SWIFT launches four additional indices to help forecast GDP growth
Brussels, 11 October 2012 - SWIFT, the financial messaging provider for more than 10,000 banking organisations, securities institutions and corporate customers in 212 countries and territories, has announced the launch of the SWIFT Index UK, Germany, US and EU27. These four additional indices reinforce SWIFT's Business Intelligence portfolio, and will act as leading indicators of national and regional Gross Domestic Product (GDP) growth.
Following the same methodology used for the Global and OECD series of the SWIFT Index, the new indices help forecast GDP growth in the UK, Germany, US and the EU27. Andre Boico, Marketing Director at SWIFT, said: "We are delighted to extend the family of SWIFT indices to cover four major economies. Using the same methodology, in each case we have succeeded in producing forecasts that correlate closely with actual GDP growth. The proven reliability of our forecasts, which are based on actual payments message traffic, confirms that these new indexes will support business decision-making and make a unique contribution to economic modelling."
- Economic indicators are critical to support decision-making by investors, analysts, economists, national banks and policy makers. Economic growth indicators are among the most important of these.

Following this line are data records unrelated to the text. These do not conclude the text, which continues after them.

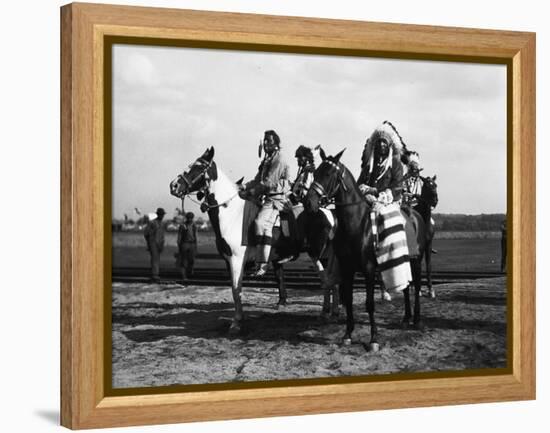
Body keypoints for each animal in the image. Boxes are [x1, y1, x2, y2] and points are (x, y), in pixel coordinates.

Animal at [170, 147, 338, 332]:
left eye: (198, 167)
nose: (174, 185)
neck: (232, 215)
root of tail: (330, 213)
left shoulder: (237, 260)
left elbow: (236, 289)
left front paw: (236, 322)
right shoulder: (228, 261)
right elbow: (236, 290)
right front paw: (240, 317)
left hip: (320, 256)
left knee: (329, 281)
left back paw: (326, 314)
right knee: (332, 282)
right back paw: (332, 313)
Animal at [306, 150, 426, 350]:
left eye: (328, 174)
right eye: (315, 173)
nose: (309, 203)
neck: (357, 224)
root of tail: (415, 214)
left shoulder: (369, 269)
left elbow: (370, 304)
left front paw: (374, 339)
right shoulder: (347, 269)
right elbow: (348, 300)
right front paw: (347, 334)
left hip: (416, 261)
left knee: (415, 286)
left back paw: (416, 319)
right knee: (406, 287)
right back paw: (406, 318)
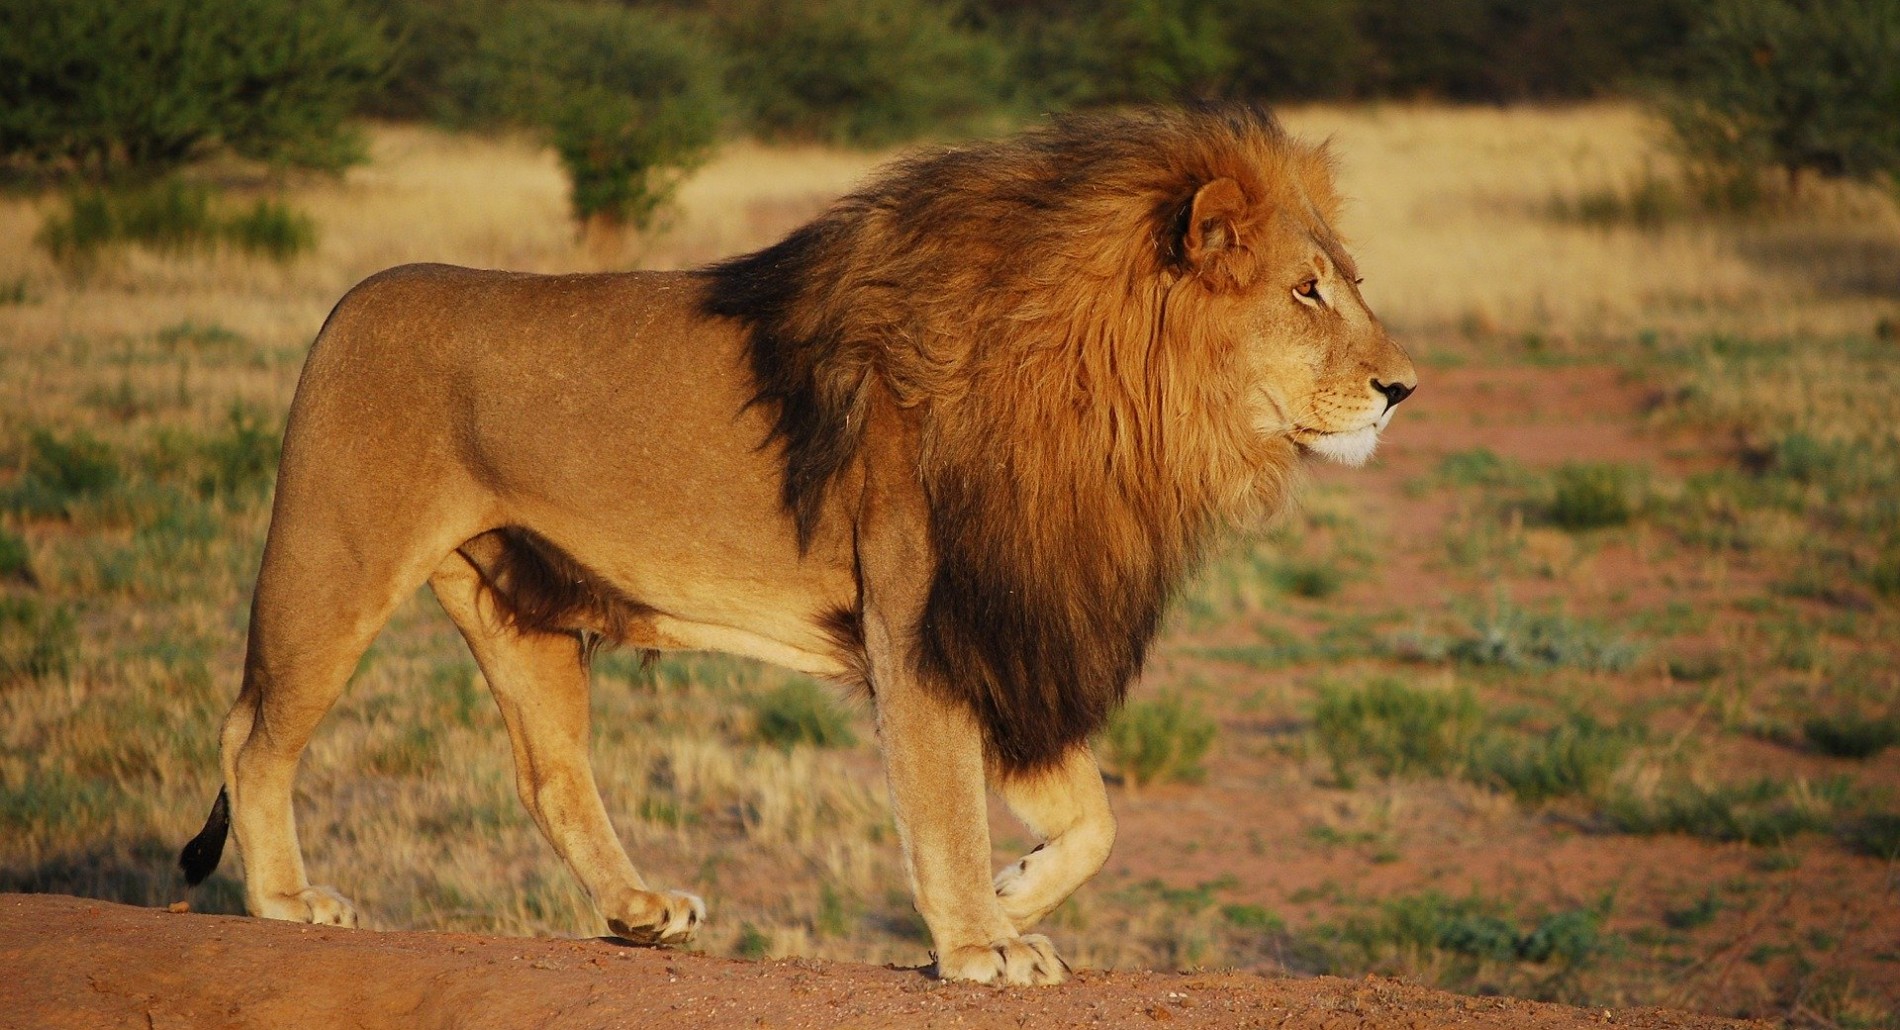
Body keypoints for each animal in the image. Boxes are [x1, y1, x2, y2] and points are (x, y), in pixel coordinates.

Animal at [181, 103, 1413, 988]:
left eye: (1348, 284)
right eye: (1306, 292)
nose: (1404, 388)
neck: (1118, 407)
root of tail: (347, 301)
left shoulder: (1003, 624)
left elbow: (1095, 817)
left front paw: (1012, 895)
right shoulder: (924, 622)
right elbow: (945, 800)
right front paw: (978, 944)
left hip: (516, 602)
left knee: (550, 774)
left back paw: (639, 913)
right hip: (334, 560)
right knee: (253, 731)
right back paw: (288, 900)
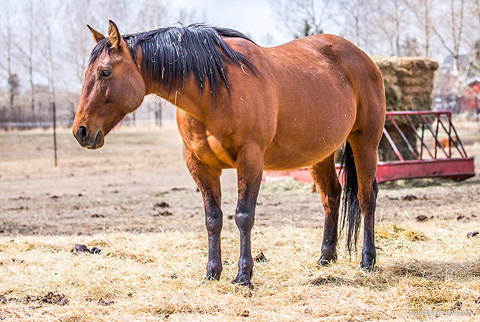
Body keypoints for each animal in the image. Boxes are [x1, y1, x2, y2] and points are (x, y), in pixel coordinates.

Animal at [72, 20, 386, 286]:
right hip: (321, 154)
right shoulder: (200, 166)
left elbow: (244, 215)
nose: (81, 131)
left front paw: (244, 275)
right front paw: (212, 273)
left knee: (366, 196)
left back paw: (367, 261)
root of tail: (362, 57)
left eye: (105, 72)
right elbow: (213, 219)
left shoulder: (250, 160)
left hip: (365, 143)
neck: (213, 91)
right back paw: (325, 258)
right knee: (331, 196)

- The growing complexity of the interconnected, global economy requires reliable predictive indicators of economic growth. But their value depends on a combination of factors: early availability, a robust and transparent methodology, relevant underlying data and wide geographical coverage. Most of the existing indicators do not match one or more of these criteria.
- The ubiquity of SWIFT traffic makes it a mirror of economic activity. Refined to exclude exogenous events and modelled into an index, this factual data becomes a reliable barometer of GDP growth.

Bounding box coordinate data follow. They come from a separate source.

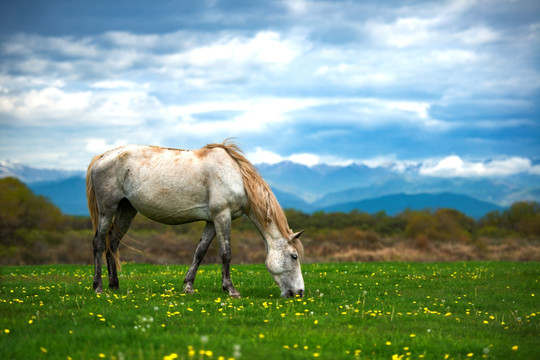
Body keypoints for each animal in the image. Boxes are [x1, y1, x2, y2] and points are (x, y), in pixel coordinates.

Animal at [84, 141, 304, 298]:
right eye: (294, 256)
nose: (300, 293)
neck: (235, 176)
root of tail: (101, 158)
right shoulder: (222, 216)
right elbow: (226, 254)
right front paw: (231, 289)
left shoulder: (212, 221)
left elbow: (200, 252)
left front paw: (188, 286)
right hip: (107, 209)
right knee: (98, 243)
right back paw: (98, 287)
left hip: (126, 210)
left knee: (113, 242)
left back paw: (115, 285)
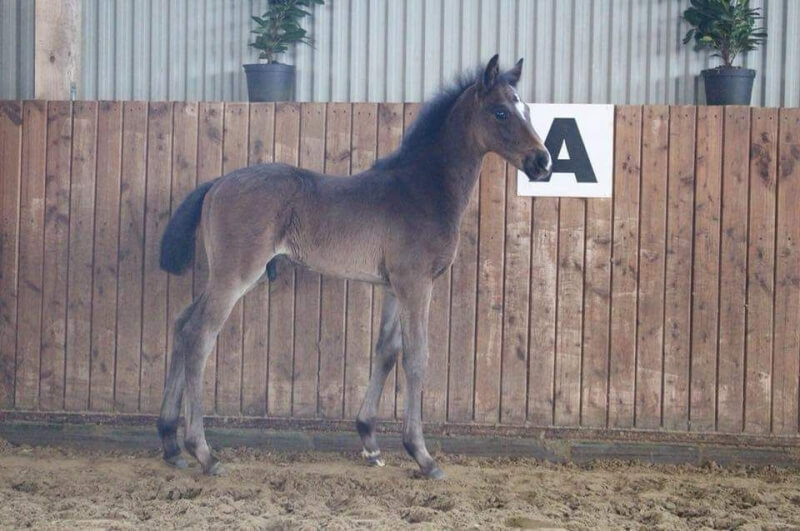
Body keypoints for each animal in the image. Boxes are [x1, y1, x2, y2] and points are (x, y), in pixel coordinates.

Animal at [156, 55, 552, 479]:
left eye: (526, 109)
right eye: (500, 112)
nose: (542, 161)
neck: (422, 190)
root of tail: (215, 185)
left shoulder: (394, 287)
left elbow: (387, 351)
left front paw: (370, 442)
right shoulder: (417, 284)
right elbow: (417, 357)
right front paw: (422, 455)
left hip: (227, 275)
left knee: (181, 323)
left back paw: (170, 443)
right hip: (235, 275)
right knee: (199, 334)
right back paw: (203, 452)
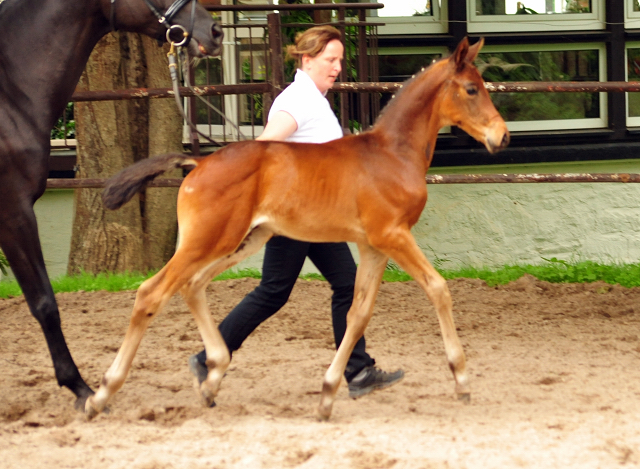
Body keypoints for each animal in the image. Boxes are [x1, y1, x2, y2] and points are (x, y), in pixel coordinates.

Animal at [90, 37, 510, 420]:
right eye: (471, 89)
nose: (502, 136)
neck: (392, 154)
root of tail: (198, 162)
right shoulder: (393, 235)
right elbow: (438, 289)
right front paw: (462, 379)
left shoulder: (373, 246)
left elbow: (357, 313)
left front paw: (328, 393)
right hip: (206, 241)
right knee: (151, 293)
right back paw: (102, 394)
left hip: (243, 240)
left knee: (193, 286)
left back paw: (211, 377)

- SWIFT has developed a methodology for modelling and anticipating GDP growth at global, regional and in some cases national levels. This methodology has been validated by academic experts from the Center for Operations Research and Econometrics (CORE - Université Catholique de Louvain, Belgium).

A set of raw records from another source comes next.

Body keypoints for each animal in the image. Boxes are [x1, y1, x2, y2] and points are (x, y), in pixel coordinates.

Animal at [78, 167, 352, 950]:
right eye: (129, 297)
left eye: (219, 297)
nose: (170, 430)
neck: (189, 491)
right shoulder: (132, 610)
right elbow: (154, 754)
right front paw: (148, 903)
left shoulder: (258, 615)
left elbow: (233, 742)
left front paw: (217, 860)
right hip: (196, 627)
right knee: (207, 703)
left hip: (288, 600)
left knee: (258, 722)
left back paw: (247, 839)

- Since SWIFT began to publish monthly forecasts in March 2012, the SWIFT Index has successfully predicted OECD GDP growth with a limited deviation.
- The four new SWIFT indices will be available in Q1 2013.
- SWIFT will be presenting the new indices on Tuesday October 30 2012, at 10 am, at its annual Sibos event, which this year is being hosted in Osaka, Japan.
SWIFT is a member-owned cooperative that provides the communications platform, products and services to connect more than 10,000 banking organisations, securities institutions and corporate customers in 212 countries and territories. SWIFT enables its users to exchange automated, standardised financial information securely and reliably, thereby lowering costs, reducing operational risk and eliminating operational inefficiencies. SWIFT also brings the financial community together to work collaboratively to shape market practice, define standards and debate issues of mutual interest.